In another issue, I wanted to help a friend. I would benefit too, but she would benefit most. She would get out of a less than ideal situation and have something she very much wanted.  I turned away a stable choice to choose her.  Then, when down to the wire, she could not come through on her end. Not because she didn’t want to, or because she is somehow less than.  Simply because circumstances came together all wrong. And we were left scrambling.  The realization that I had chosen trying to offer this person her best shot at the expense of my family’s stability was an unpleasant moment. As a friend said,”I didn’t have to sacrifice nice to choose wisely”, but somehow, that is what I have been doing for far too long.

Does anyone remember the van I sold to a “friend” who never paid me and never looked back?

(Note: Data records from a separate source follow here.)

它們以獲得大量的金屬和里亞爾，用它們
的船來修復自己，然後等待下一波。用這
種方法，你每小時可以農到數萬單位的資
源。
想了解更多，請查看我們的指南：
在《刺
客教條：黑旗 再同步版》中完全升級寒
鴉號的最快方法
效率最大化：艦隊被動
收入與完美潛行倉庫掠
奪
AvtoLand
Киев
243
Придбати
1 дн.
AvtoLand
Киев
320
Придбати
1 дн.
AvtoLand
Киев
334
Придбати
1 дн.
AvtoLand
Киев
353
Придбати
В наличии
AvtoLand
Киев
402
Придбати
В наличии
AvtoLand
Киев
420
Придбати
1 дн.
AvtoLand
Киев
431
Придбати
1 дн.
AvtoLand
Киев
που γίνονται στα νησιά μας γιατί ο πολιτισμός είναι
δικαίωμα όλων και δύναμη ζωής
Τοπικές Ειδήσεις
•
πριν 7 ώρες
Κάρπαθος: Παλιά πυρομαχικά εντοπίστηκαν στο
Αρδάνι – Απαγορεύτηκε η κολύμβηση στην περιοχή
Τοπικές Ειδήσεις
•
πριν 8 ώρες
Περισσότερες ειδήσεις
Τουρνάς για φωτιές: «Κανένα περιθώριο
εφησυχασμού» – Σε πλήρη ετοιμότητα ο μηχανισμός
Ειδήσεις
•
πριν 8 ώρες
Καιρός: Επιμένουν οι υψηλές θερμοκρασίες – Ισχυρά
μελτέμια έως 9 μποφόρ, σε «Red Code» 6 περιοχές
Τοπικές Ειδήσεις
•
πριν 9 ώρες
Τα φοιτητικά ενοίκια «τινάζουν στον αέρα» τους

I kept trying to trust in others to do the right thing, or to make things work out for all of us. But, what I missed, is that the answer was inside me all along. Literally, physically shaking me.

Trust.

Finally, I see, this isn’t a passive act.  I have been blessed with a gift, the most amazing gift.  My intuition has shouted at me, roared at me, and I have ignored. I have hoped for the best, for the easy, for the safe. I have doubted my own ability to deliver the bad news, the hard news, the RIGHT news.

Trust is not a passive act. It is a balls to the wall, full throttle, contact sport.

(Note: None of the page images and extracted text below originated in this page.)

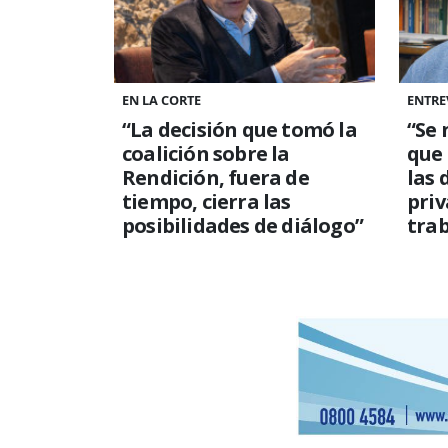
EN LA CORTE
ENTRE
“La decisión que tomó la
“Se 
coalición sobre la
que
Rendición, fuera de
las 
tiempo, cierra las
priv
posibilidades de diálogo”
trab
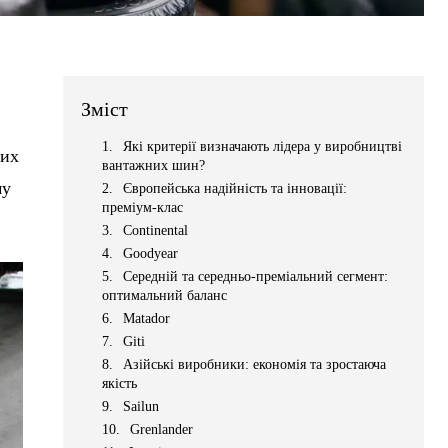
Зміст
Які критерії визначають лідера у виробництві
них
вантажних шин?
му
Європейська надійність та інновації:
преміум-клас
Continental
Goodyear
Середній та середньо-преміальний сегмент:
оптимальний баланс
Matador
Giti
Азійські виробники: економія та зростаюча
якість
Sailun
Grenlander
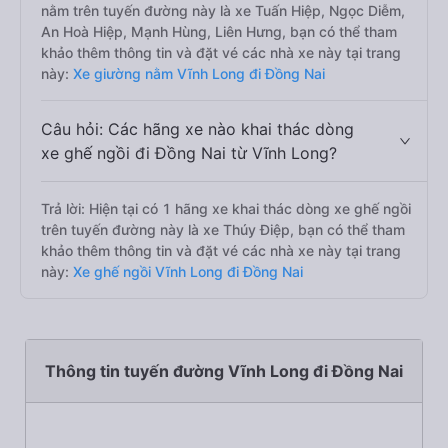
nằm trên tuyến đường này là xe Tuấn Hiệp, Ngọc Diễm,
An Hoà Hiệp, Mạnh Hùng, Liên Hưng, bạn có thể tham
khảo thêm thông tin và đặt vé các nhà xe này tại trang
này:
Xe giường nằm Vĩnh Long đi Đồng Nai
Câu hỏi: Các hãng xe nào khai thác dòng
xe ghế ngồi đi Đồng Nai từ Vĩnh Long?
Trả lời: Hiện tại có 1 hãng xe khai thác dòng xe ghế ngồi
trên tuyến đường này là xe Thúy Điệp, bạn có thể tham
khảo thêm thông tin và đặt vé các nhà xe này tại trang
này:
Xe ghế ngồi Vĩnh Long đi Đồng Nai
Thông tin tuyến đường Vĩnh Long đi Đồng Nai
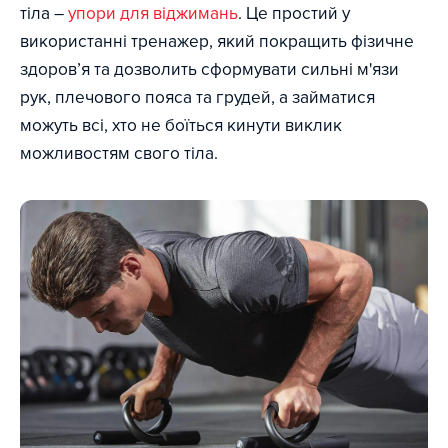
тіла –
упори для віджимань
. Це простий у
використанні тренажер, який покращить фізичне
здоров’я та дозволить сформувати сильні м'язи
рук, плечового пояса та грудей, а займатися
можуть всі, хто не боїться кинути виклик
можливостям свого тіла.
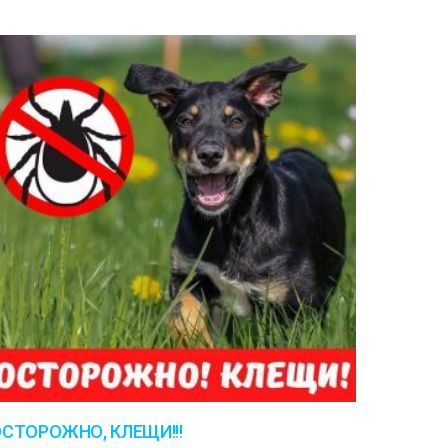
СТОРОЖНО, КЛЕЩИ!!!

I have been gifted intuition. I have been gifted the ability to call out to God/Goddess/Universe/Inner Self, and then sit in stillness, and listen….feel….notice…RESPOND.

And then, I have to trust in that message that comes through and my ability to transfer it. Who am I to decide that the message isn’t desirable.  Perhaps the news I perceive as “bad” is the best thing that ever happened to the person receiving it. Perhaps it is the kick in the pants they need, or what saves their family (or our family) from going under, or what would have prevented them from the best opportunity of their lives.

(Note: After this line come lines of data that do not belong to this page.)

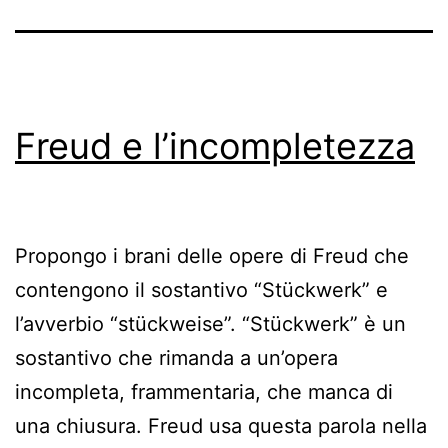
Freud e l’incompletezza
Propongo i brani delle opere di Freud che
contengono il sostantivo “Stückwerk” e
l’avverbio “stückweise”. “Stückwerk” è un
sostantivo che rimanda a un’opera
incompleta, frammentaria, che manca di
una chiusura. Freud usa questa parola nella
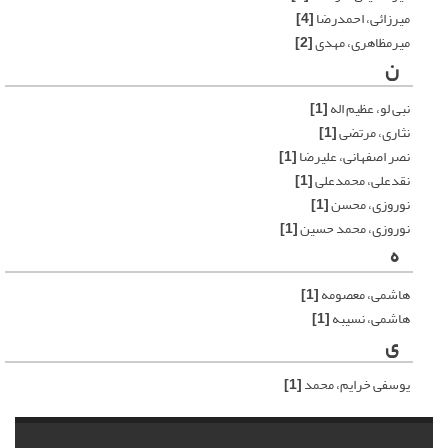
میرزائی، احمدرضا
[4]
میرمظاهری، مهدی
[2]
ن
نبی لو، عظیم اله
[1]
نثاری، مرتضی
[1]
نصر اصفهانی، علیرضا
[1]
نقدعلی، محمدعلی
[1]
نوروزی، محسن
[1]
نوروزی، محمد حسین
[1]
ه
هاشمی، معصومه
[1]
هاشمی، نسیبه
[1]
ی
یوسفی خرایم، محمد
[1]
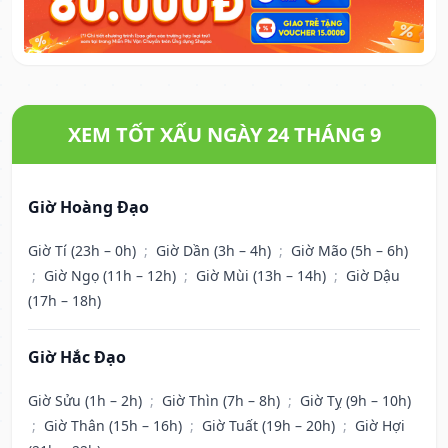
XEM TỐT XẤU NGÀY 24 THÁNG 9
Giờ Hoàng Đạo
Giờ Tí (23h – 0h)
;
Giờ Dần (3h – 4h)
;
Giờ Mão (5h – 6h)
;
Giờ Ngọ (11h – 12h)
;
Giờ Mùi (13h – 14h)
;
Giờ Dậu
(17h – 18h)
Giờ Hắc Đạo
Giờ Sửu (1h – 2h)
;
Giờ Thìn (7h – 8h)
;
Giờ Tỵ (9h – 10h)
;
Giờ Thân (15h – 16h)
;
Giờ Tuất (19h – 20h)
;
Giờ Hợi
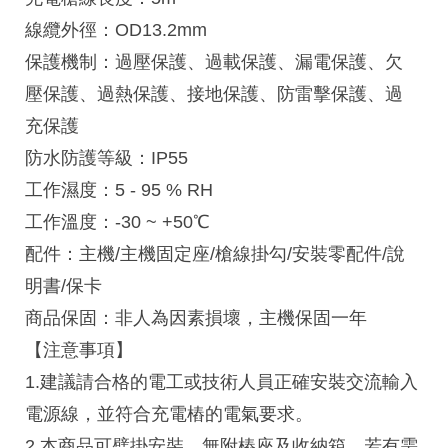
線纜外徑：OD13.2mm
保護機制：過壓保護、過載保護、漏電保護、欠
壓保護、過熱保護、接地保護、防雷擊保護、過
充保護
防水防護等級：IP55
工作濕度：5 - 95 % RH
工作溫度：-30 ~ +50℃
配件：主機/主機固定座/槍線掛勾/安裝零配件/說
明書/保卡
商品保固：非人為因素損壞，主機保固一年
【注意事項】
1.建議請合格的電工或技術人員正確安裝交流輸入
電源線，並符合充電樁的電氣要求。
2.本商品可璧掛安裝，無附樁座及收納箱，若有需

I don’t know. And it isn’t my job to know. My job is to offer up honest questions and earnest pleas for direction. and then to listen. And to trust that my gut and my heart are receiving a message that is true. and above all, that I have the strength to follow through on what I then know to be right, no matter how hard it seems.

Trust isn’t about sitting back and waiting for everyone to be happy. Trust might not make anyone happy at all, and it is surely not going to be easy. But, it is about doing what is right.

That is what I have learned in the first 3 months of my year of “trust.” I have to admit I am terrified of the next 9 months and wondering what I will learn by December. But I am trusting that at the end, even if my knuckles are cracked and bleeding, that I will have finally learned to let go, to breathe, that whatever is meant to be will simply be. And that I will have listened. That it will have been right. And that I can truly, finally TRUST.